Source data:
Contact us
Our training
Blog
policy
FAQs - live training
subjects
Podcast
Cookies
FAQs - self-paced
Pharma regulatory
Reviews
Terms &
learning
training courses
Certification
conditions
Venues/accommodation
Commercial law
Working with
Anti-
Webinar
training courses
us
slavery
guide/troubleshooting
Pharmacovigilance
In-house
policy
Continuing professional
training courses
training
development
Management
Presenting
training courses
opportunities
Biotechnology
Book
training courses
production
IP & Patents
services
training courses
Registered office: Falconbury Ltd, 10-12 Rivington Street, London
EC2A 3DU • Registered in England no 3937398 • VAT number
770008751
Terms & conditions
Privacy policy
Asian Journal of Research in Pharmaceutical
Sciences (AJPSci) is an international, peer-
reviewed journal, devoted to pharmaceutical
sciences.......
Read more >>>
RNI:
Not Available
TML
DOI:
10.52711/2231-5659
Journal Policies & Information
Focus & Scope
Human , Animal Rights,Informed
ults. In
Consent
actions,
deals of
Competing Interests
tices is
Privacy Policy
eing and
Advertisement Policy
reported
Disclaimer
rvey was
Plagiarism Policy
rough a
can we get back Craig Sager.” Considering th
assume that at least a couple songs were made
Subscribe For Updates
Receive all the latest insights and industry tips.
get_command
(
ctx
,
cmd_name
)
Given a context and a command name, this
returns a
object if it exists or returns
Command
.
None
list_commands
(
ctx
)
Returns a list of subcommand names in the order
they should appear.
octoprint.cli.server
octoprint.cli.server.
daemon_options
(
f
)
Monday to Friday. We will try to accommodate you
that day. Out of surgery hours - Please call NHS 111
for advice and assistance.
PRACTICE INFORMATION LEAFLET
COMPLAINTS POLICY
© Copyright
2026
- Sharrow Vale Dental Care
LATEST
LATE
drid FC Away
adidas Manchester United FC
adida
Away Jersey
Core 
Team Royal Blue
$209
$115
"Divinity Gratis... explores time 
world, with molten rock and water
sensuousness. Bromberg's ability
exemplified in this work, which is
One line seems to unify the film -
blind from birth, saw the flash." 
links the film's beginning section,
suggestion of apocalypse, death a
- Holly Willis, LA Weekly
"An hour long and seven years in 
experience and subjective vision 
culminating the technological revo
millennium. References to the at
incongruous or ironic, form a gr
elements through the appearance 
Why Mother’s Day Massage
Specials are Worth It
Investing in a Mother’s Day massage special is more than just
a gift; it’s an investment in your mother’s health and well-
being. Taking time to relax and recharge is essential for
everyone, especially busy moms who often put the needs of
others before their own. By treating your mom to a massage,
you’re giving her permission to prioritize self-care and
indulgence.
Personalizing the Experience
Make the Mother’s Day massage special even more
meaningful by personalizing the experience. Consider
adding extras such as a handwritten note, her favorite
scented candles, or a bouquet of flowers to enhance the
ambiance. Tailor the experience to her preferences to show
...
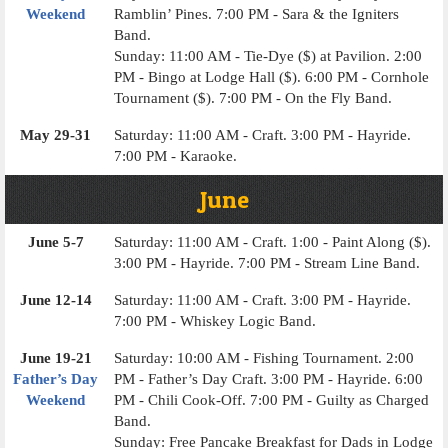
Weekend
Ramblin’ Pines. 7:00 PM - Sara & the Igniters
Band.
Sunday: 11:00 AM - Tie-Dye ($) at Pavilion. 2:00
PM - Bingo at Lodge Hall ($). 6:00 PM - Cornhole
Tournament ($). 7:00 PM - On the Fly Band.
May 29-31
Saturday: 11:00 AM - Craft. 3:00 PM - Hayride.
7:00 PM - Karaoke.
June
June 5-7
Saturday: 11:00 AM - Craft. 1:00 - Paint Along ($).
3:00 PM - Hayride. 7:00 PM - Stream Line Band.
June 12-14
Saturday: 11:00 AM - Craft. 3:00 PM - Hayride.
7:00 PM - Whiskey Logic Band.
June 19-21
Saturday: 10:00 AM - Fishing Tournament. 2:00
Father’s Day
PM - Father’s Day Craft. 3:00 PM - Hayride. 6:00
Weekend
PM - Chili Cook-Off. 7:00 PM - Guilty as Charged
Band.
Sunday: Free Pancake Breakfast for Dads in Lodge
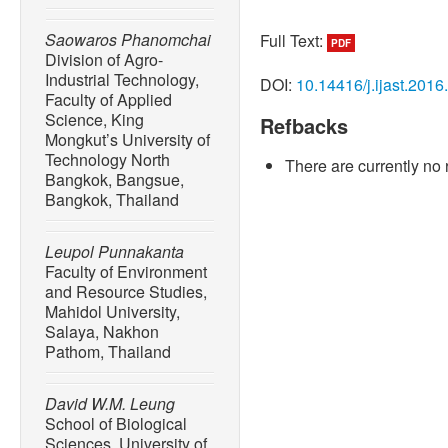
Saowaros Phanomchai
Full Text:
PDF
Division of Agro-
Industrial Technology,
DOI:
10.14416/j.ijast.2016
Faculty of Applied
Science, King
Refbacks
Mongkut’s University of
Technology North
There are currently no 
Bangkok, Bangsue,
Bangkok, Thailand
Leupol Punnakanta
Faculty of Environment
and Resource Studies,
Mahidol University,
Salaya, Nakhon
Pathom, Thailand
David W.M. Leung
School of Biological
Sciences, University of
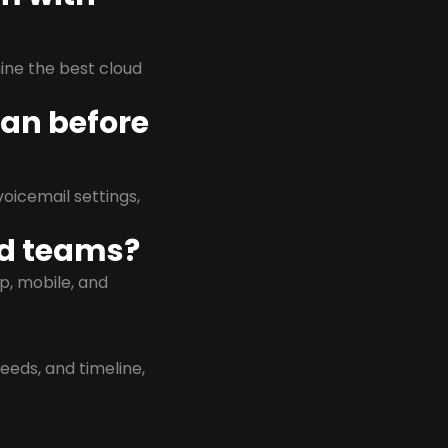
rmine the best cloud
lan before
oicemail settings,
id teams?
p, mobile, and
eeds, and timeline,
...
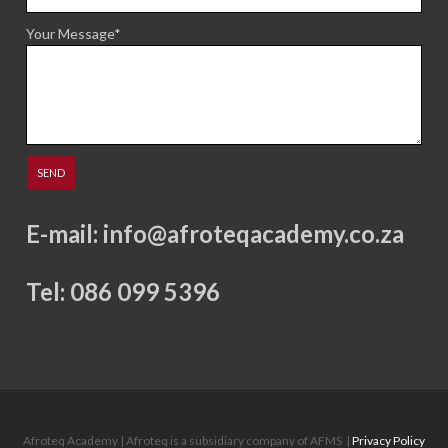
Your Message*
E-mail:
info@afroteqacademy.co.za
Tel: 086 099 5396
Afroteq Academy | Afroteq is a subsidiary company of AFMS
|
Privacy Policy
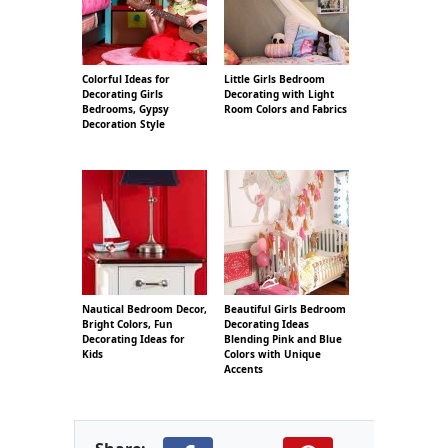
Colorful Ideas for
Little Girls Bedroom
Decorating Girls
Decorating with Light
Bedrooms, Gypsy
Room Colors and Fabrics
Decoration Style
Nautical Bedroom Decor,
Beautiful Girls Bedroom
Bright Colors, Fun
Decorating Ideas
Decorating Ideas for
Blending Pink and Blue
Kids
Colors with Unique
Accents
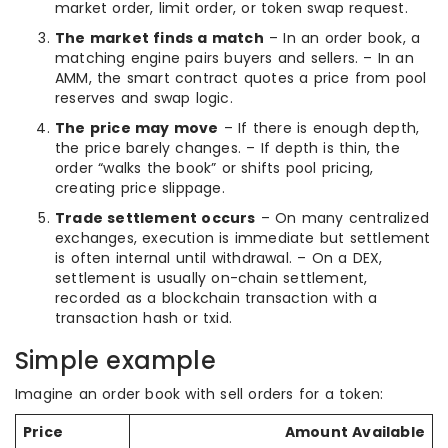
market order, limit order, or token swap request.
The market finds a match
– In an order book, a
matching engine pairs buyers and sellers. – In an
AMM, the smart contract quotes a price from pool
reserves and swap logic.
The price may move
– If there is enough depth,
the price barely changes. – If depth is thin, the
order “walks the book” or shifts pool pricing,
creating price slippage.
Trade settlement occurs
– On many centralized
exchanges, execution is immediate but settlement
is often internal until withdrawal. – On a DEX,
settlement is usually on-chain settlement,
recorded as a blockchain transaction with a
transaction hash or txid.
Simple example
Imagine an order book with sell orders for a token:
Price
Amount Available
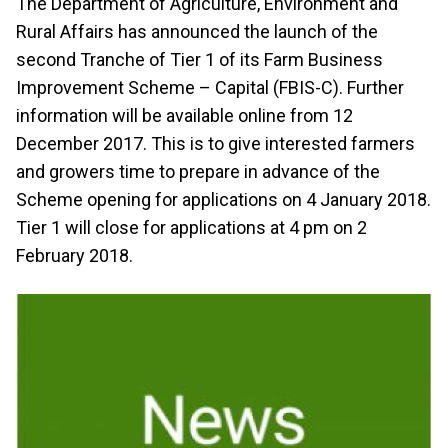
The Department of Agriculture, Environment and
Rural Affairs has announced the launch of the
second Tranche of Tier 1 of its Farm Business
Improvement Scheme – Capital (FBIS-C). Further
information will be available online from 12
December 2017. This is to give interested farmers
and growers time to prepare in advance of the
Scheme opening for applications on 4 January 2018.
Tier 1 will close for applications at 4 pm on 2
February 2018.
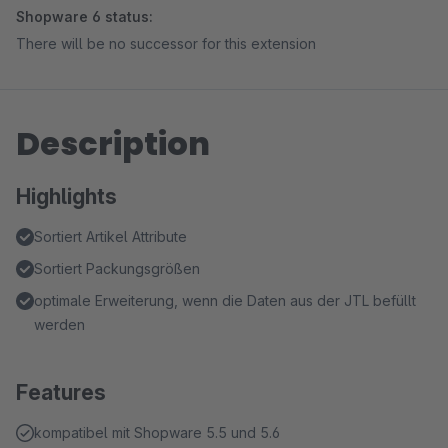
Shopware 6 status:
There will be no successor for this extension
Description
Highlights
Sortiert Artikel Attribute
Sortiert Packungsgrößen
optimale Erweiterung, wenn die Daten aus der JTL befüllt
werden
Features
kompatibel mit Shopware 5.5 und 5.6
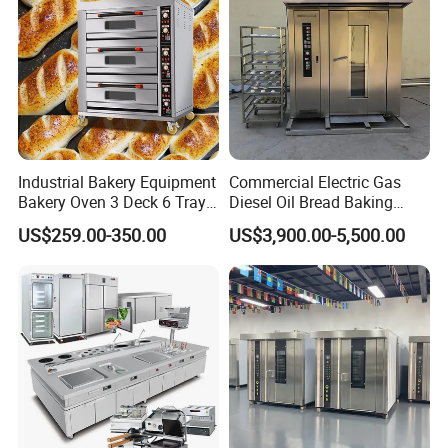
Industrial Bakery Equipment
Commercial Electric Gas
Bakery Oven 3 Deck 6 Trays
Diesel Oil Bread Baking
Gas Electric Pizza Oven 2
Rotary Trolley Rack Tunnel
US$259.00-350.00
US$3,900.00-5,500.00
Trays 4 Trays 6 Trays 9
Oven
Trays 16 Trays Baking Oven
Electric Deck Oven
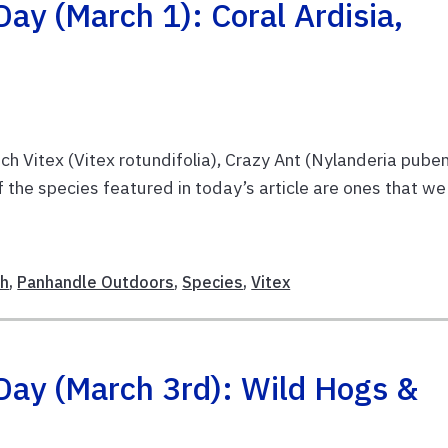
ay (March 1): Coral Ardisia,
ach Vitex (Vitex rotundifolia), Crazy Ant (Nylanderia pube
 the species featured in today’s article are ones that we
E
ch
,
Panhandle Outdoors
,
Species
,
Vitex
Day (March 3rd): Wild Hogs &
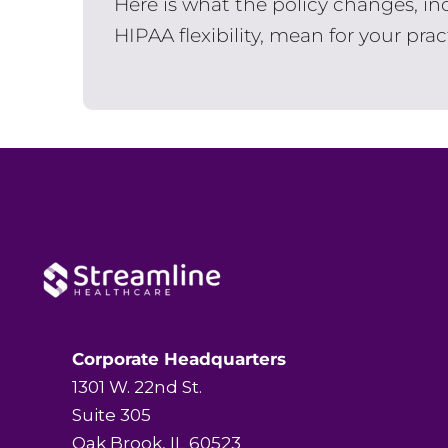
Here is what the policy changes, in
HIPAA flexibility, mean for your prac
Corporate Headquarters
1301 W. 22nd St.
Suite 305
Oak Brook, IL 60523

*Assignment*
Write back the stretch of lines above that begins with the line holding "Bright Colors, Fun" and ends with the line holding "order book, a", both included, exactly as written. Pictures stay out.

*Result of this exercise*
Bright Colors, Fun
Decorating Ideas
Decorating Ideas for
Blending Pink and Blue
Kids
Colors with Unique
Accents
market order, limit order, or token swap request.
The market finds a match
– In an order book, a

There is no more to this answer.